• Exercise prompt: Please rewrite the records from the start up to and including the line with "ഉള്ക്കിടിലത്തോടെയാണ്", changing every "Example" to "Item" and leaving everything else as it is.

• Records for the task:
------------------------------------------------------------

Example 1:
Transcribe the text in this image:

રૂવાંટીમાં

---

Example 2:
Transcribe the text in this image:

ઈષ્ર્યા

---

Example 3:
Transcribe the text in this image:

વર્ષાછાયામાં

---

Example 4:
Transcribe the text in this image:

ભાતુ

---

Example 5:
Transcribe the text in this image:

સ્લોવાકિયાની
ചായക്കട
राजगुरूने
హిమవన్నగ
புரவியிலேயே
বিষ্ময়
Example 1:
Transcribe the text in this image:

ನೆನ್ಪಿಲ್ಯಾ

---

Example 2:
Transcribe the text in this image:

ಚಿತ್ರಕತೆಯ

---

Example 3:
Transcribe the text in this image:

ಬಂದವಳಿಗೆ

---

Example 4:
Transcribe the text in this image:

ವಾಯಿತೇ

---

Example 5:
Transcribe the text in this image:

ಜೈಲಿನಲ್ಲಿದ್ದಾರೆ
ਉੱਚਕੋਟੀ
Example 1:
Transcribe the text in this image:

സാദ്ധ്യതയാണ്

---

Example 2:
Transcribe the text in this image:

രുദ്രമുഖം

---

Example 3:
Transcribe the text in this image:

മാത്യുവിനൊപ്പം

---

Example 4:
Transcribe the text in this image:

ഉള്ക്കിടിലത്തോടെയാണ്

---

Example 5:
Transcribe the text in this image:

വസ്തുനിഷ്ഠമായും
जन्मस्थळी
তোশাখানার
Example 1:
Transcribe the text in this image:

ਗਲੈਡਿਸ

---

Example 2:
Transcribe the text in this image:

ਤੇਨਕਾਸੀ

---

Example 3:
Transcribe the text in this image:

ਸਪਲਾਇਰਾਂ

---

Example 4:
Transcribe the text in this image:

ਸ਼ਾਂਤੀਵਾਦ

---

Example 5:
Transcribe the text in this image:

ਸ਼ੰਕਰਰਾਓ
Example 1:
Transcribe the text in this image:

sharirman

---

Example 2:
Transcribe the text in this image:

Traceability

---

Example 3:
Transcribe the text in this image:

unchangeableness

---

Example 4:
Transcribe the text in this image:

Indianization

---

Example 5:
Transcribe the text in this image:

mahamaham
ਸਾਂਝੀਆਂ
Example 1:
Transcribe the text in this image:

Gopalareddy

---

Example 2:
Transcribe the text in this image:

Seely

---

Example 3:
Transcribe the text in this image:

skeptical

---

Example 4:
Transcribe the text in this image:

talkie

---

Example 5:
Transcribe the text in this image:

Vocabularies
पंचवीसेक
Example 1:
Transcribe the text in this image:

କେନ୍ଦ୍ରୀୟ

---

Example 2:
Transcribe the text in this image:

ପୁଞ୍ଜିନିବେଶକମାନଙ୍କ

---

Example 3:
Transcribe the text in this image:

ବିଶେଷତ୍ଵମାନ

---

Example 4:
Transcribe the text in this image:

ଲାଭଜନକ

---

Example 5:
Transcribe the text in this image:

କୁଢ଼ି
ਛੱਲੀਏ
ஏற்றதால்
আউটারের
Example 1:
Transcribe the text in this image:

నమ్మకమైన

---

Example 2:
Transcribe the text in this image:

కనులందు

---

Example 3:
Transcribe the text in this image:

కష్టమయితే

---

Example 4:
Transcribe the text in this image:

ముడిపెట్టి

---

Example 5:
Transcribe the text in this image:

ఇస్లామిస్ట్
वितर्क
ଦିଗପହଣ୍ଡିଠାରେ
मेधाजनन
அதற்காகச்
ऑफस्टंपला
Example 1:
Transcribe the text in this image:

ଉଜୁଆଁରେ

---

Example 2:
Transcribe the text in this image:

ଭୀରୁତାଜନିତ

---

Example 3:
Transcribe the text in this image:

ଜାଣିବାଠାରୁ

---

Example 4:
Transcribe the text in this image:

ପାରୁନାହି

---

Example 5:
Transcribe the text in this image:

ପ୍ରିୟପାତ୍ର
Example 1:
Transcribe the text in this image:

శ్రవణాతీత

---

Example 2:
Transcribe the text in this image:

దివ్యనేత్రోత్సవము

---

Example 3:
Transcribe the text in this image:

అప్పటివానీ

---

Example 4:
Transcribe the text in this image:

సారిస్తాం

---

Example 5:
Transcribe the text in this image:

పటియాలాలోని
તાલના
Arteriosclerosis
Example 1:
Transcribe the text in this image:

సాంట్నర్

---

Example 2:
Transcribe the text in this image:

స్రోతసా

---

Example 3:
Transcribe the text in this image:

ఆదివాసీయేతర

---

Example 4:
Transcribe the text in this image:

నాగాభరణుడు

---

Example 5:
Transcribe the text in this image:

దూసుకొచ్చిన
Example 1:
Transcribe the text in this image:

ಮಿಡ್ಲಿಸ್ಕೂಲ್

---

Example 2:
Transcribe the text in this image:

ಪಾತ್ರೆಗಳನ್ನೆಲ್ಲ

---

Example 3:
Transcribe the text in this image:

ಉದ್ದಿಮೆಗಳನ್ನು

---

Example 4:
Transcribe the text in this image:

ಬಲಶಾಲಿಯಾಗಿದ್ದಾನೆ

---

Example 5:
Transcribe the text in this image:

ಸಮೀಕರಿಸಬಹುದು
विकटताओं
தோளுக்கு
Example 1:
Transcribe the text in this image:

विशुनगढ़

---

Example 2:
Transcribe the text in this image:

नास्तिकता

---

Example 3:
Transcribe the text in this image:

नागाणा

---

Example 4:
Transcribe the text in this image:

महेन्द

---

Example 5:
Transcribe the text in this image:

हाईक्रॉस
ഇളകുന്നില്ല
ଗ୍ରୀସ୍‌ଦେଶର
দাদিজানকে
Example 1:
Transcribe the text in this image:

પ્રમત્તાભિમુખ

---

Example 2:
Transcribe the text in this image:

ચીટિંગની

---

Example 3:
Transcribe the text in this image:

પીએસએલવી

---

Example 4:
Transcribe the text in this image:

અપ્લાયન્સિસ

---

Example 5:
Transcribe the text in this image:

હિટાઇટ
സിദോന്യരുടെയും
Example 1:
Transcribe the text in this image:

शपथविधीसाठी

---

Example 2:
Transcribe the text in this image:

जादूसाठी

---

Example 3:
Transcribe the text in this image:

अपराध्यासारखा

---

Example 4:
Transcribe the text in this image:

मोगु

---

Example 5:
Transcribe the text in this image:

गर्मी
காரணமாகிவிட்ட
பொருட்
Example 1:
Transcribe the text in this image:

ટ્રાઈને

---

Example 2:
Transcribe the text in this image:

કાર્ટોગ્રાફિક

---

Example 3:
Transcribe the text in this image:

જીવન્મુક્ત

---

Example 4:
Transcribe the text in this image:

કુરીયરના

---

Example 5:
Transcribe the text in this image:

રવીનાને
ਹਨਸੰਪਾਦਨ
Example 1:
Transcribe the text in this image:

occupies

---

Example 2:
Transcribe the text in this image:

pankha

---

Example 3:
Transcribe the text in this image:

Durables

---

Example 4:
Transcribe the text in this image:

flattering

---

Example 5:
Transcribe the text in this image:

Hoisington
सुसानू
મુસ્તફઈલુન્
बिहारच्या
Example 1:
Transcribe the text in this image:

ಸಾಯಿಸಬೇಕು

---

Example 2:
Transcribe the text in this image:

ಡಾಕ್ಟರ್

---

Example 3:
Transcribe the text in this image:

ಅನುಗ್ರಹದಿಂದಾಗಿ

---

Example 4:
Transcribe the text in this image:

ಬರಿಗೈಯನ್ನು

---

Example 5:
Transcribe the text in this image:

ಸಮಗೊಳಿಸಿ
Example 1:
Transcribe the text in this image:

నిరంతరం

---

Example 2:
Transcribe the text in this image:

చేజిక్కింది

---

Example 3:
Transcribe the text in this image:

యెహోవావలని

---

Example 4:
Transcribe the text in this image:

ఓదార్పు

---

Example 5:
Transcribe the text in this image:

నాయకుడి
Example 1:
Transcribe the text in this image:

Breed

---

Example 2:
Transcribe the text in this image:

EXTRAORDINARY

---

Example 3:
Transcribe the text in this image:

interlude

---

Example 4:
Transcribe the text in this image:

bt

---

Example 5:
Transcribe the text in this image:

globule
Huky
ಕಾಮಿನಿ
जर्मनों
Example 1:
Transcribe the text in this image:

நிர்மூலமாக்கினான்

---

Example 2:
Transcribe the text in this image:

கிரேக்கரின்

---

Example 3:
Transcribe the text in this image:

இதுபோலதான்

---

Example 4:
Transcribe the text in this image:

------------------------------------------------------------

• Answer to the task:
Item 1:
Transcribe the text in this image:

રૂવાંટીમાં

---

Item 2:
Transcribe the text in this image:

ઈષ્ર્યા

---

Item 3:
Transcribe the text in this image:

વર્ષાછાયામાં

---

Item 4:
Transcribe the text in this image:

ભાતુ

---

Item 5:
Transcribe the text in this image:

સ્લોવાકિયાની
ചായക്കട
राजगुरूने
హిమవన్నగ
புரவியிலேயே
বিষ্ময়
Item 1:
Transcribe the text in this image:

ನೆನ್ಪಿಲ್ಯಾ

---

Item 2:
Transcribe the text in this image:

ಚಿತ್ರಕತೆಯ

---

Item 3:
Transcribe the text in this image:

ಬಂದವಳಿಗೆ

---

Item 4:
Transcribe the text in this image:

ವಾಯಿತೇ

---

Item 5:
Transcribe the text in this image:

ಜೈಲಿನಲ್ಲಿದ್ದಾರೆ
ਉੱਚਕੋਟੀ
Item 1:
Transcribe the text in this image:

സാദ്ധ്യതയാണ്

---

Item 2:
Transcribe the text in this image:

രുദ്രമുഖം

---

Item 3:
Transcribe the text in this image:

മാത്യുവിനൊപ്പം

---

Item 4:
Transcribe the text in this image:

ഉള്ക്കിടിലത്തോടെയാണ്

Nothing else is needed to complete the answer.